THE 2026 EUROVISION Song Contest was watched by 131 million viewers, organisers said Friday, down 35 million on the year before after Ireland and four other countries boycotted over Israel’s participation.
Bulgaria won the contest for the first time with Dara’s catchy floor-filler “Bangaranga” sweeping the 70th edition of the world’s biggest live televised music event, with Israel finishing in second place. The UK finished last.
RTÉ joined broadcasters in Spain, Slovenia, Iceland and the Netherlands in deciding not to send an act or air the contest in protest at Israel’s participation amid its war on Gaza.
The 2025 contest was watched by an average audience of 5.8 million people in Spain, and 3.5 million people in the Netherlands. In Ireland, RTÉ’s broadcast of last year’s contest garnered an average of 268,000 viewers.
This year’s Eurovision was held in Vienna, with the grand final taking place on 16 May.
Protests were held in Vienna over Israel’s participation, and chants of ‘stop of the genocide’ could be heard during Israel’s performance in the semi-final.
The contest is run by the European Broadcasting Union (EBU), the world’s biggest public-service media alliance.
“While some of our figures are naturally lower without those of our five members who chose not to participate this year, we remain committed to doing everything possible to find pathways back for them in 2027,” said Eurovision director Martin Green.
Big Nordic audiences
The biggest share of viewers watching Eurovision was recorded in Finland (93%), Sweden (86%), Norway (83%) and Denmark (79%).
Across the board in 35 measured TV markets, the grand final attracted an average viewing share of 42.6%.
The share for viewers aged 15 to 24 was higher, at 54.8%.
The EBU noted that viewing figures were down 3.8 million in Poland, 3.7 million in Britain and 3.3 million in France, compared to those for Eurovision 2025, held in the Swiss city of Basel.
Eurovision garnered more than a billion views for content on Instagram this year.
“It’s fantastic to see the impact the Eurovision Song Contest is having on young audiences globally,” said Green.
“The hundreds of millions reached via our digital platforms also underlines the Eurovision Song Contest’s 70-year evolution from a TV show to a true global, cultural, multi-platform phenomenon.”
People in 148 different countries and territories cast votes for their favourites.
Outside the 35 participating countries, the biggest votes were received from the United States, the Netherlands, Canada, Spain, Ireland, Slovakia and Turkey. Continue Reading - https://www.thejournal.ie/eurovision-viewers-down-israel-7062161-Jun2026/
Share of viewers seems like a potentially problematic statistic to base comparisons on. Is it share of everyone watching linear TV? Do people still watch linear TV in parts of Europe outside of big live events? Percentage change in absolute viewership from last year would have been a better indicator.

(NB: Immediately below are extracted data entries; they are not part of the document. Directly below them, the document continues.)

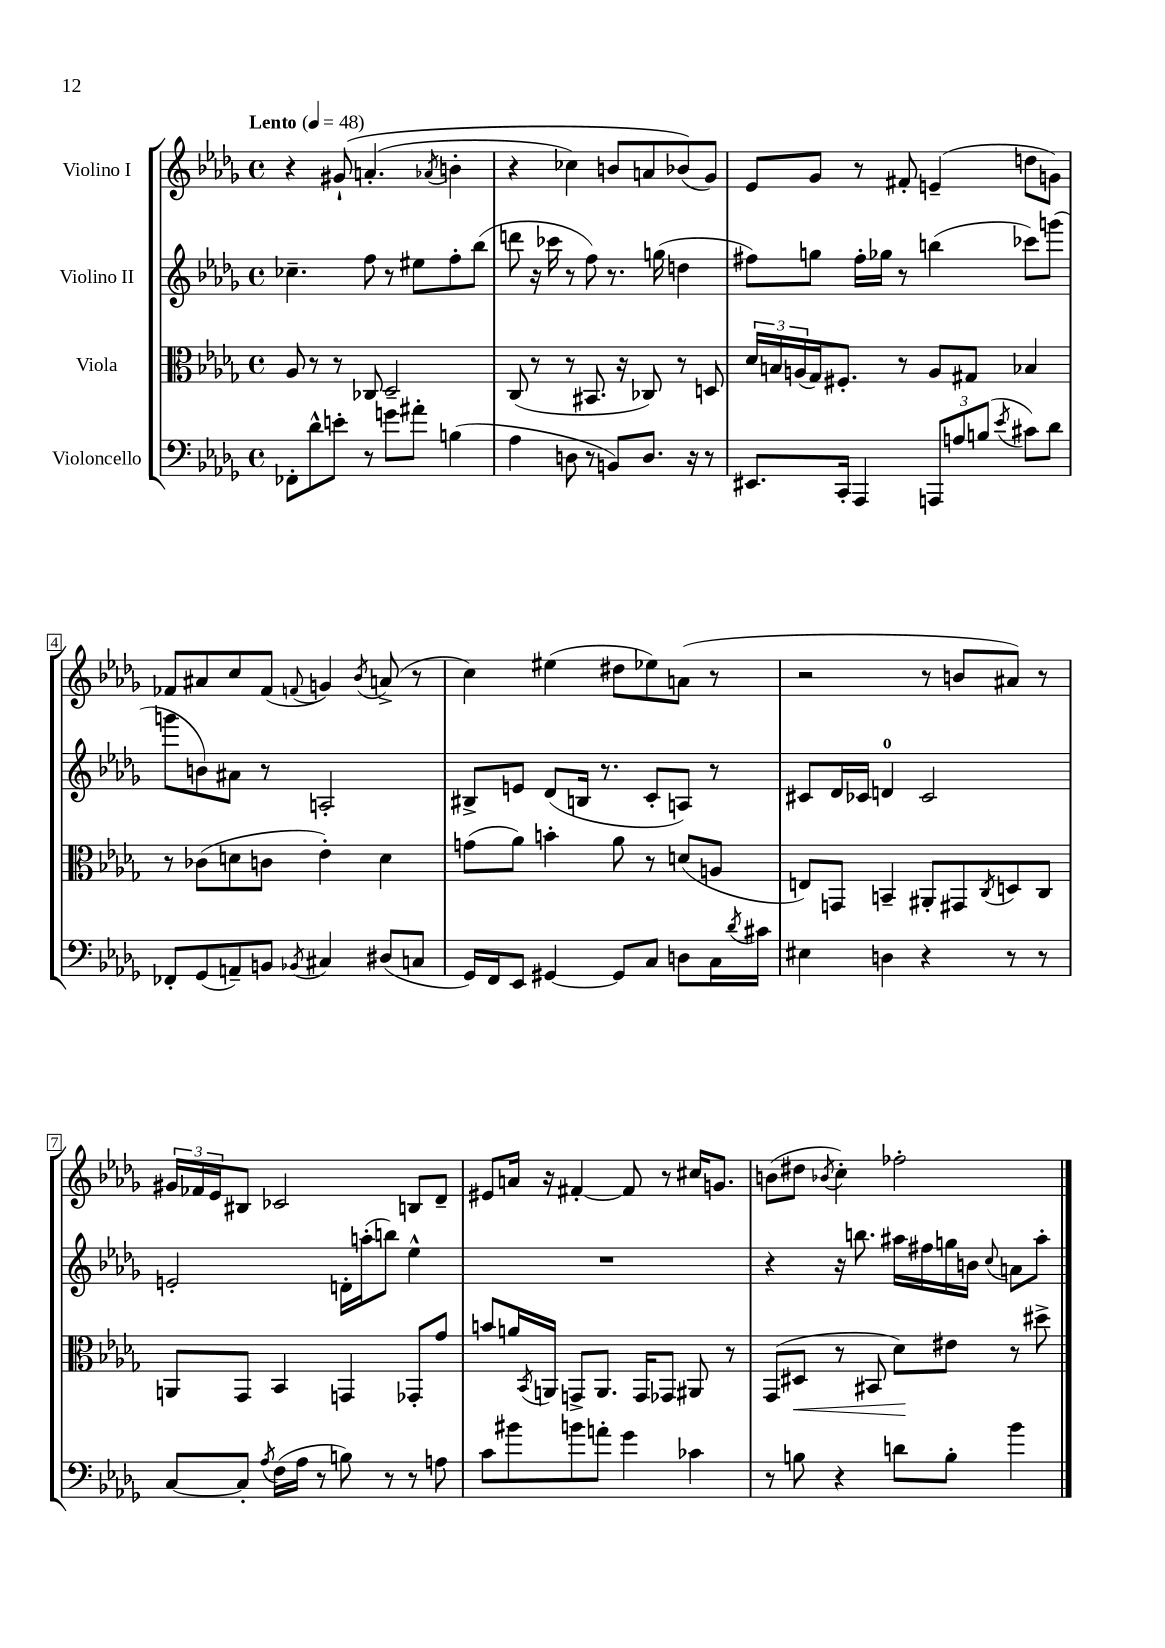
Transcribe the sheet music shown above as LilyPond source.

<<
\new StaffGroup <<
\new Staff = "s0" \with { instrumentName = "Violino I" } {
    \clef treble \key des \major \defaultTimeSignature \time 4/4 \tempo "Lento" 4 = 48
    r4 gis'8-!\( a'4.-.( \acciaccatura { aes'8 } b'4-. |
    r4 ces''4) b'8 a'8 bes'8(\) ges'8) |
    ees'8 ges'8 r8 fis'8-. e'4--( d''8 g'8) |
    fes'8 ais'8 c''8 fes'8( \appoggiatura { f'8 } g'4) \acciaccatura { bes'8 } a'8->( r8 |
    c''4) eis''4( dis''8 ees''8) a'8( r8 |
    r2 r8 b'8 ais'8) r8 |
    \tuplet 3/2 { gis'16 fes'16 ees'16 } bis8 ces'2 b8 des'8-- |
    eis'8 a'16 r16 fis'4~-. fis'8 r8 cis''16 g'8. |
    b'8( dis''8 \acciaccatura { bes'8 } c''4-.) fes''2-. \bar "|." |
}
\new Staff = "s1" \with { instrumentName = "Violino II" } {
    \clef treble \key des \major \defaultTimeSignature \time 4/4
    ces''4.-- f''8 r8 eis''8 f''8-. bes''8( |
    d'''8 r16 ces'''16 r8 f''8) r8. g''16( d''4 |
    fis''8) g''8 fis''16-. ges''16 r8 b''4( ces'''8) g'''8( |
    g'''8 b'8) ais'8 r8 a2-. |
    bis8-> e'8 des'8( b16 r8. c'8-. a8) r8 |
    cis'8 des'16 ces'16 d'4-0 ces'2 |
    e'2-. d'16-. a''16-.( b''8) ees''4-^ |
    R1 |
    r4 r16 b''8. ais''16 fis''16 g''16 b'16 \appoggiatura { c''8 } a'8 ais''8-. \bar "|." |
}
\new Staff = "s2" \with { instrumentName = "Viola" } {
    \clef alto \key des \major \defaultTimeSignature \time 4/4
    aes8 r8 r8 ces8 des2-- |
    c8( r8 r8 bis,8. r16 ces8) r8 d8 |
    \tuplet 3/2 { des'16 b16 a16( } ges16) fis8.-. r8 a8 gis8 bes4 |
    r8 ces'8( d'8 c'8 ees'4-.) d'4 |
    g'8( aes'8) b'4-. aes'8 r8 d'8( a8 |
    e8) g,8 b,4-- ais,8-. gis,8 \acciaccatura { c8 } d8 c8 |
    a,8 ges,8 bes,4 g,4 ges,8-. ges'8 |
    b'8 a'16 \acciaccatura { bes,8 } a,16 g,8-> a,8. g,16 ges,8 ais,8 r8 |
    ges,8( dis8\< r8 bis,8 des'8\!) eis'8 r8 dis''8-> \bar "|." |
}
\new Staff = "s3" \with { instrumentName = "Violoncello" } {
    \clef bass \key des \major \defaultTimeSignature \time 4/4
    fes,8-. des'8-^ e'8-. r8 g'8 ais'8-. b4( |
    aes4 d8 r8 b,8) d8. r16 r8 |
    eis,8. c,16-. aes,,4 \tuplet 3/2 { a,,8 a8 b8( } \acciaccatura { ees'8 } cis'8) des'8 |
    fes,8-. ges,8( a,8--) b,8 \acciaccatura { bes,8 } cis4 dis8( c8 |
    ges,16) f,16 ees,8 gis,4~ gis,8 c8 d8 c16 \acciaccatura { des'8 } cis'16 |
    eis4 d4 r4 r8 r8 |
    c8~ c8-. \acciaccatura { aes8 } f16( aes16 r8 b8) r8 r8 a8 |
    c'8 bis'8 b'8 a'8-. ges'4 ces'4 |
    r8 b8 r4 d'8 b8-. bes'4 \bar "|." |
}
>>
>>
\layout { \context { \Score \override BarNumber.stencil = #(make-stencil-boxer 0.1 0.3 ly:text-interface::print) } }
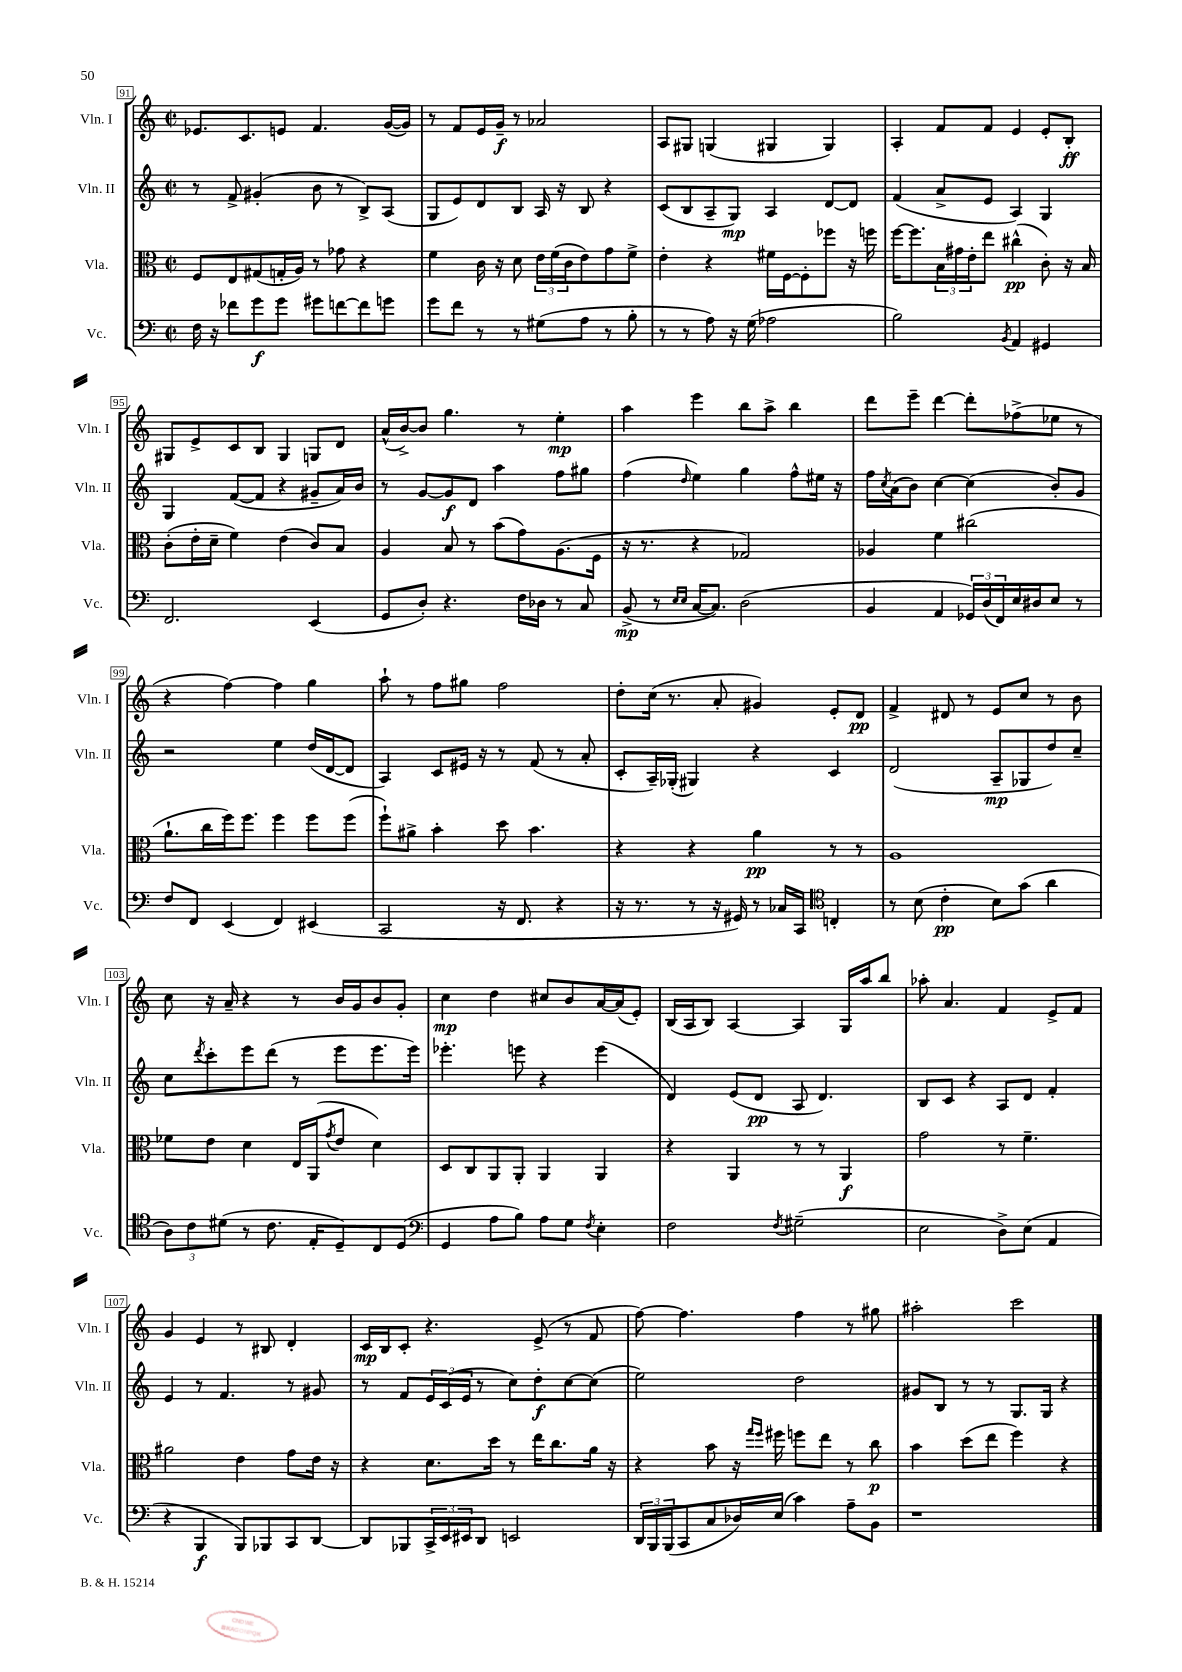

Anyway, I usually either go to or host Eurovision parties. This year the whole thing went by unnoticed. It seems nobody watched it, and nobody talked about it.
Yeah share of viewers as a statistic is so dumb, the amount of people watching it in Norway has fallen drastically (not related to Israel, people have just stopped caring as much) but 83% sounds like a lot, because it's the share of the tiny amount of people who still watch TV.
I was surprised to learn that people could vote from the U.S. 🤔
In Sweden, there was a Huge loss of viewers - 600,000 fewer people watched the final compared to last year
In Norway Ratings sharply down for Eurovision final - NRK reports that there were only 676,000 viewers.
In Denmark the final was the most-watched since 2019,with an average audience of 847,000
According to Finnpanel (Finland TV and Radio stats) - https://www.finnpanel.fi/en/tulokset/tv/vko/top100/2026/20/index.html
The broadcast of the final of the song contest reached over 2.7 million viewers during the evening, roughly 1.8 million watched it.
I'm rather confused by the distinction here between "programme reach" and "rating" - how can the show reach someone and they not be considered a viewer, in a way that anyone would be able to track?
Eurovision is really big here in Sweden, and Israel’s atrocities are hand-waved away by many.
I don't watch Eurovision myself but it's been huge here since it started in the 1950s and through the years when nobody else cared and before it became popular again so I think it would be near impossible to get Scandis to boycott it en masse.